Peu à peu, en plaçant la communication et l'échange d'informations au centre des préoccupations, le Web, dont la vocation initiale était de simplifier l'accès aux documents des chercheurs du CERN, a transformé l'outil informatique d'un système permettant (soi-disant) l'automatisation des tâches à un média de communication. La nuance n'est pas mince et induit un changement au sein même des buts poursuivis par un système d'information. La montée en puissance de Google, au point même de détrôner Microsoft comme marque la plus puissante au monde, qui a su comprendre le fonctionnement intrinsèque de ce nouveau média est le symbole de ces changements. Microsoft a basé sa stratégie sur le système d'exploitation, ne voyant pas le bouleversement qui se profilait et les derniers mois ont montré les remous que cela a provoqué au sein de la société, jusqu'aux rumeurs régulières de mariage avec Yahoo! et le changement de stratégies avec le programme Windows Live.

En tant que média de communication, le Web (et le P2P dont il faudrait ici étudier le rôle) a consacré le libre accès à l'information et, ainsi, permis l'émergence de "l'utilisacteur", la relation homme-machine étant peu à peu remplacé par la relation naturelle homme-homme via la machine. Dans cet éco-système, la publicité constitue le modèle économique dominant, mais pas unique, puisqu'il est aussi complété par la vente de services, au point que l'application elle-même est devenu un service (j'y reviendrai). De plus, à la différence des applications traditionnels, les applications en ligne offrant un feedback direct à l'éditeur par l'analyse des logs (c'est bien ce "qu'achète" Google à ces utilisateurs du feedback, je dirais même du marketing direct), les cycles d'évolution sont devenus très rapides, voire l'évolution constante ce qui est mis en lumière par la profusion des versions dites "bêta", marques de fabrique du Web 2.0.

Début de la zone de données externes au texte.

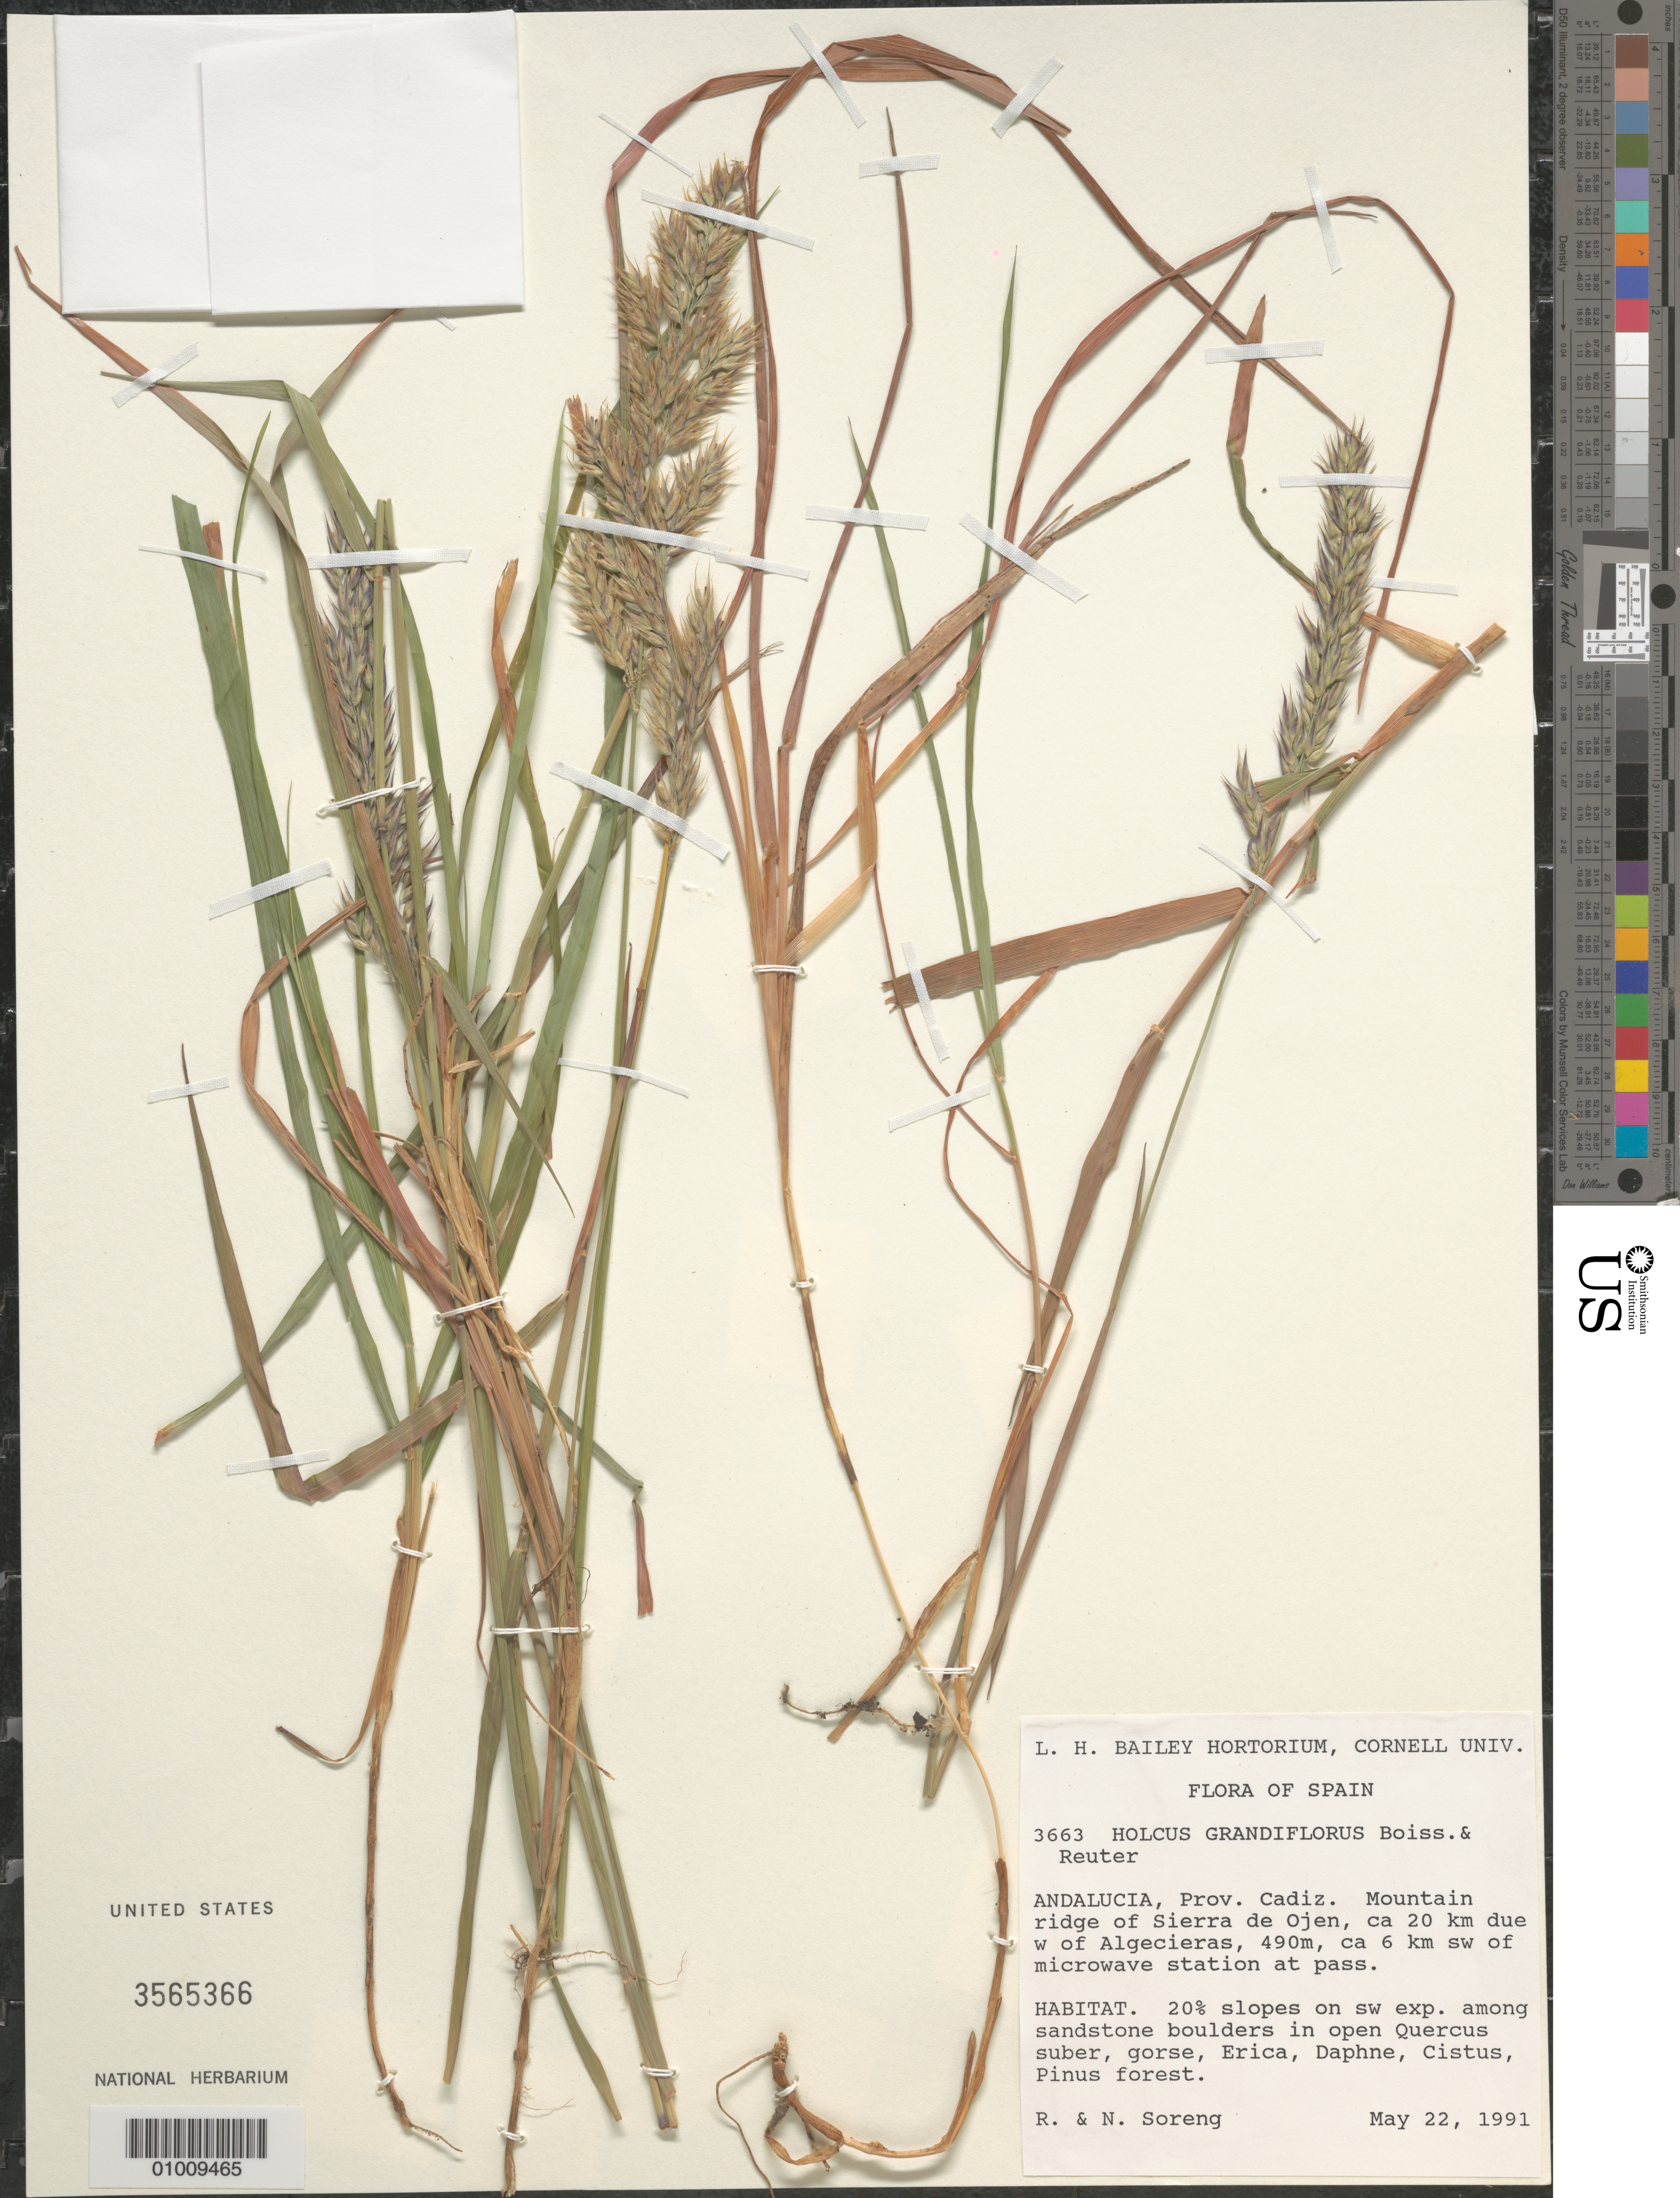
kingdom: Plantae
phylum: Tracheophyta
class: Liliopsida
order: Poales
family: Poaceae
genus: Holcus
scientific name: Holcus grandiflorus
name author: Boiss. & Reut.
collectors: R. J. Soreng & N. L. Soreng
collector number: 3663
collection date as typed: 22 May 1991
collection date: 1991-05-22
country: Spain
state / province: Andalucia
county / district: Cadiz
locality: Mountain ridge of Sierra de Ojen, ca 20 km due W of Algecieras, 490m, ca 6 km SW of microwave station at pass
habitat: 20% slopes on sw exp. among sandstone boulders in open Quercus suber, gorse, Erica, Daphne, Cistus, Pinus forest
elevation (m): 490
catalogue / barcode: US 3565366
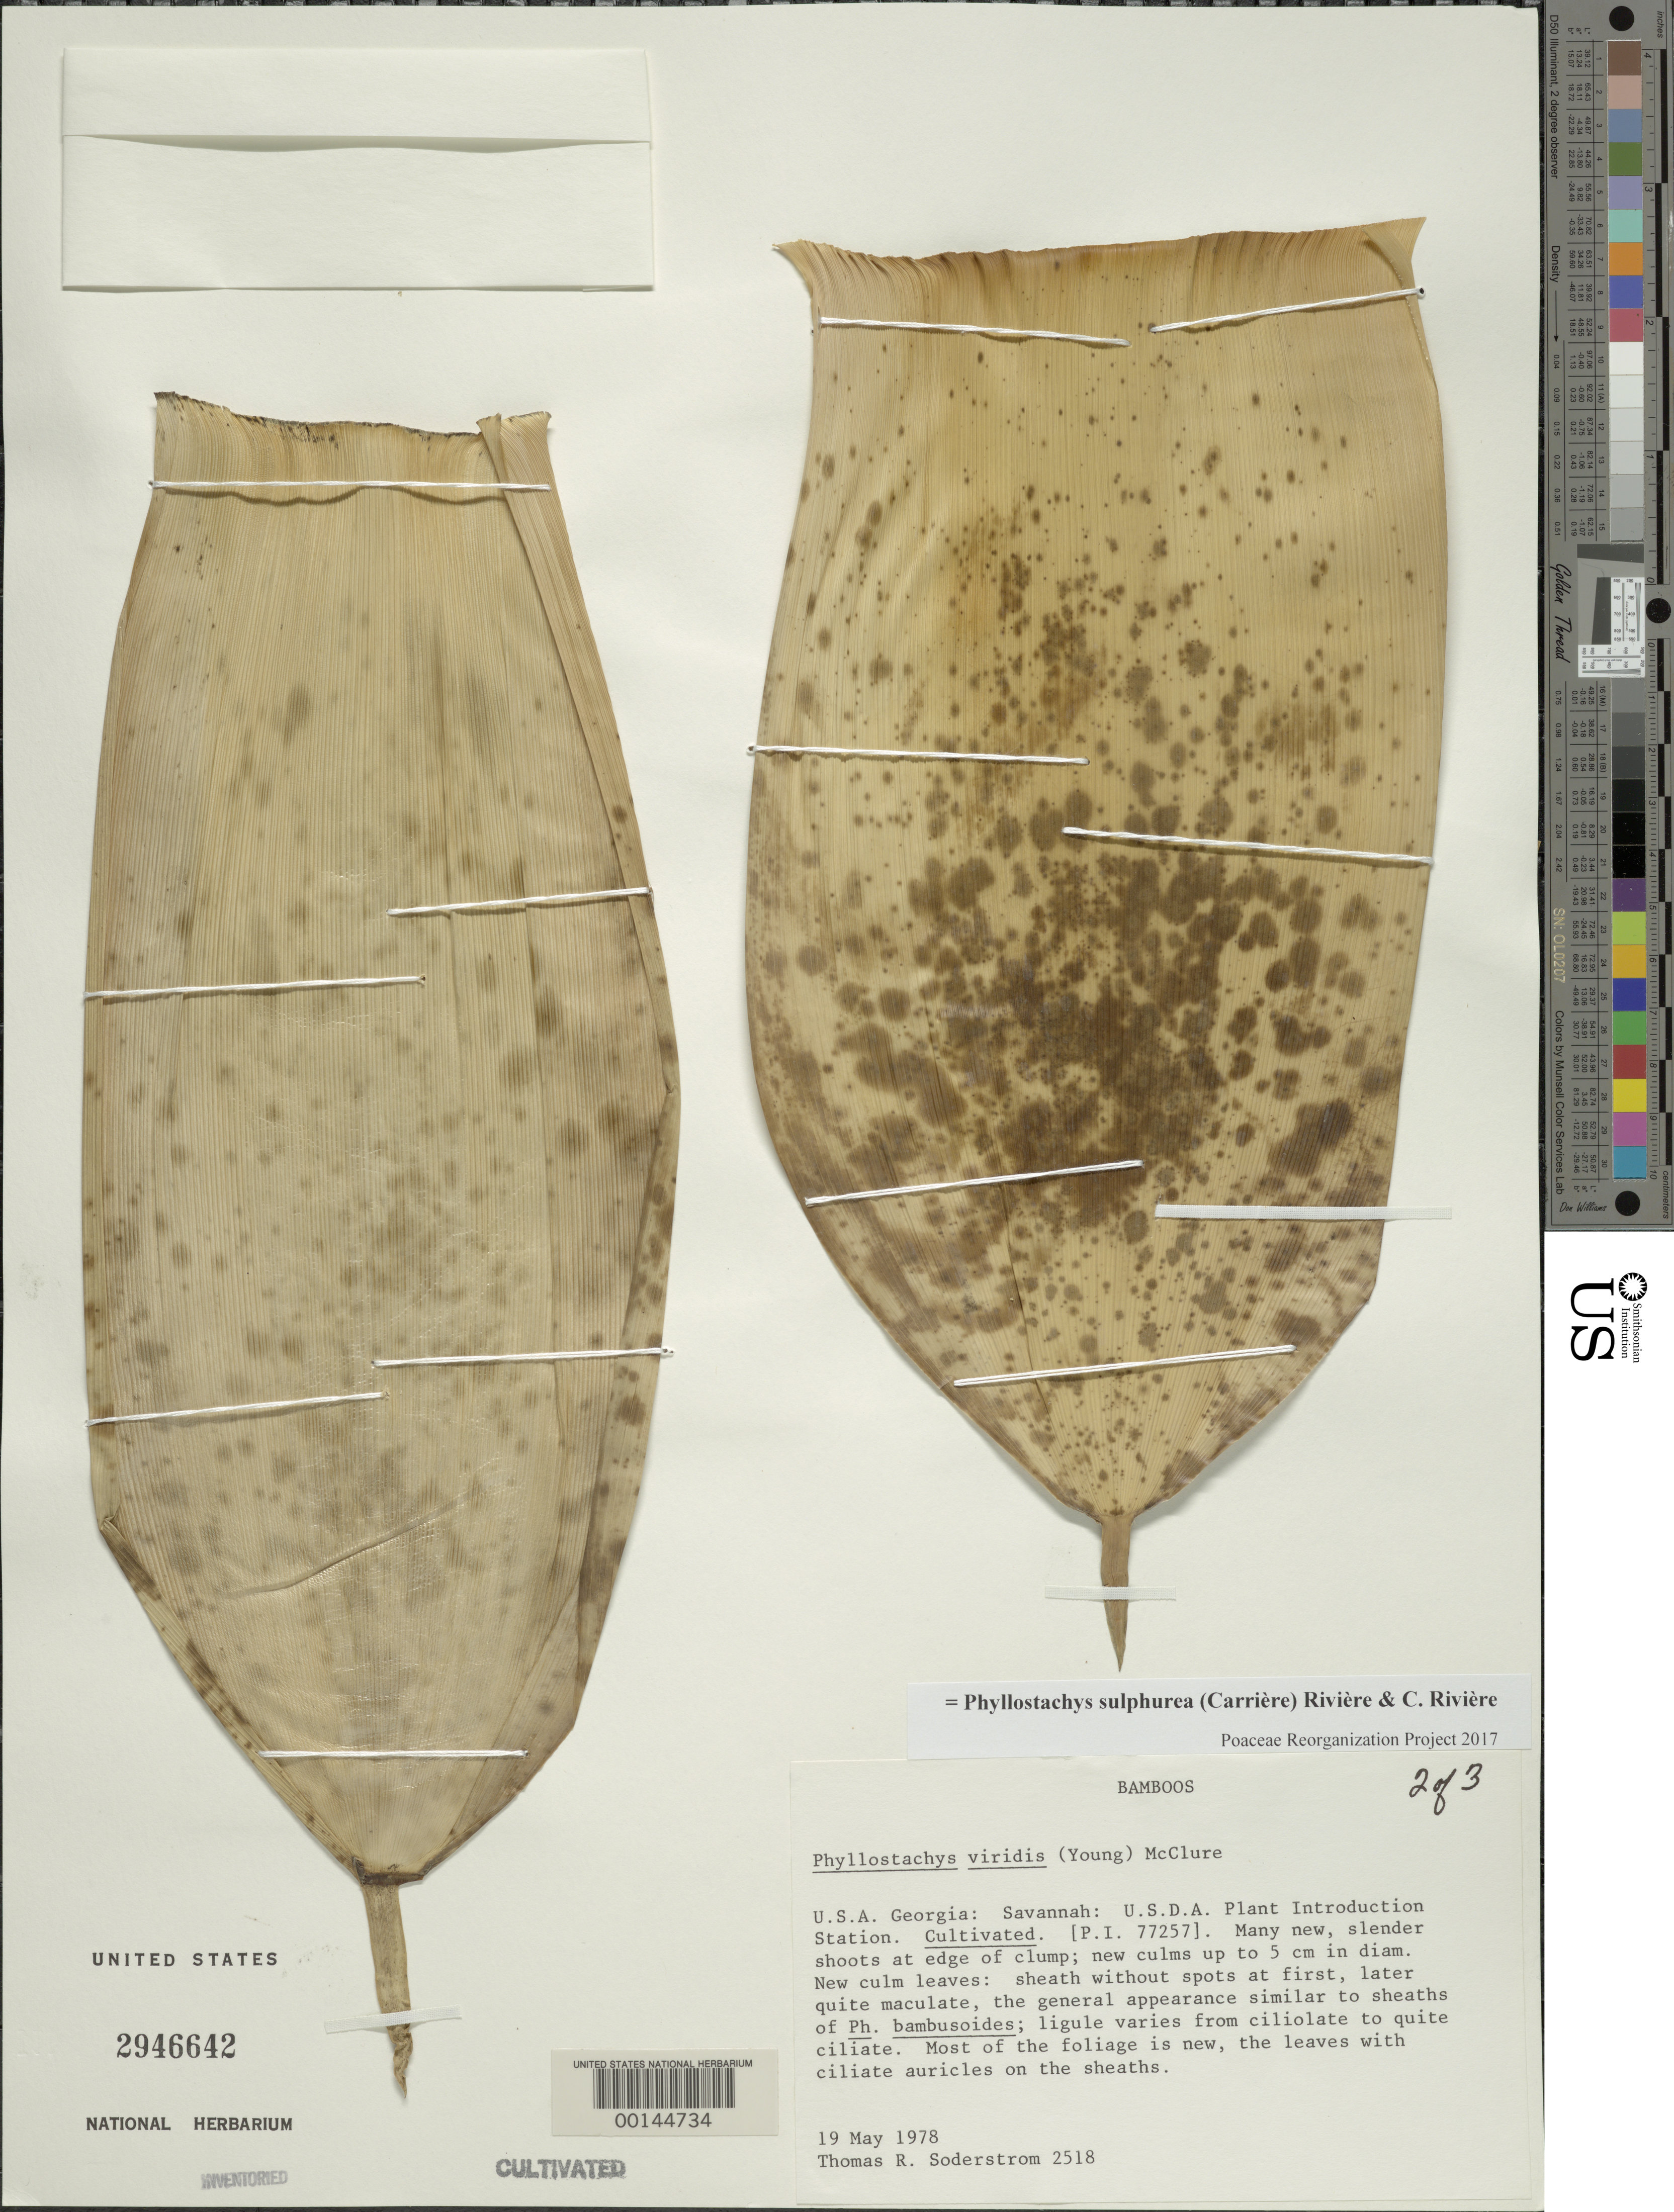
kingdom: Plantae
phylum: Tracheophyta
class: Liliopsida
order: Poales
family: Poaceae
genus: Phyllostachys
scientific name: Phyllostachys sulphurea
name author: (Carrière) Rivière & C. Rivière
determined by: Poaceae Reorganization Project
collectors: T. R. Soderstrom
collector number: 2518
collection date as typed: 19 May 1978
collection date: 1978-05-19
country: United States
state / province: Georgia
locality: Savannah, barbour lathrop p.i. garden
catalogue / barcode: US 2946642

La prise en compte des normes et des standards dans le développement d'applications informatiques constitue un autre facteur de changement apporté par le Web, et il est de taille. Certes, cela existait auparavant, certes, le combat n'est pas complètement gagné, mais le Web a été un profond catalyseur. Le fait que il ait été conçu comme une plate-forme indépendante des systèmes d'exploitation et des terminaux utilisés, a obligé à travailler dans cet environnement de standards. En proposant des normes indépendantes des langages, des logiciels, des applications, il a ouvert la voie à une véritable interopérabilité. J'en veux pour preuve l'acharnement que met aujourd'hui Microsoft à vouloir standardiser OpenXML à l'ECMA et à l'ISO, l'implication de sociétés comme IBM, Sun ou le même microsoft pour SOAP ou d'Oracle pour Xquery. D'une façon générale, il suffit de voir comment XML est en train de se diffuser à tous les niveaux de l'informatique : logiciel bureautique (OpenXML et Open Document), Interface graphique (XAML, XUL), PAO (Xpress et InDesign proposent des exports XML), dessin vectoriel (SVG)... En 2003, Charles Abrams, directeur de recherche de la Gartner prédisait : « L'impact du XML sur nos processus métier se fera sentir par vagues au cours des 20 prochaines années. Ignorer le XML aujourd'hui serait comme avoir ignoré le web en 1993 ou le modèle client/serveur en 1989 ». Prédiction renforcée par les chiffres prévues par la Gartner et consacrées à des activités de modélisation XML : plus de 3 milliards de dollars entre 2001 et 2004.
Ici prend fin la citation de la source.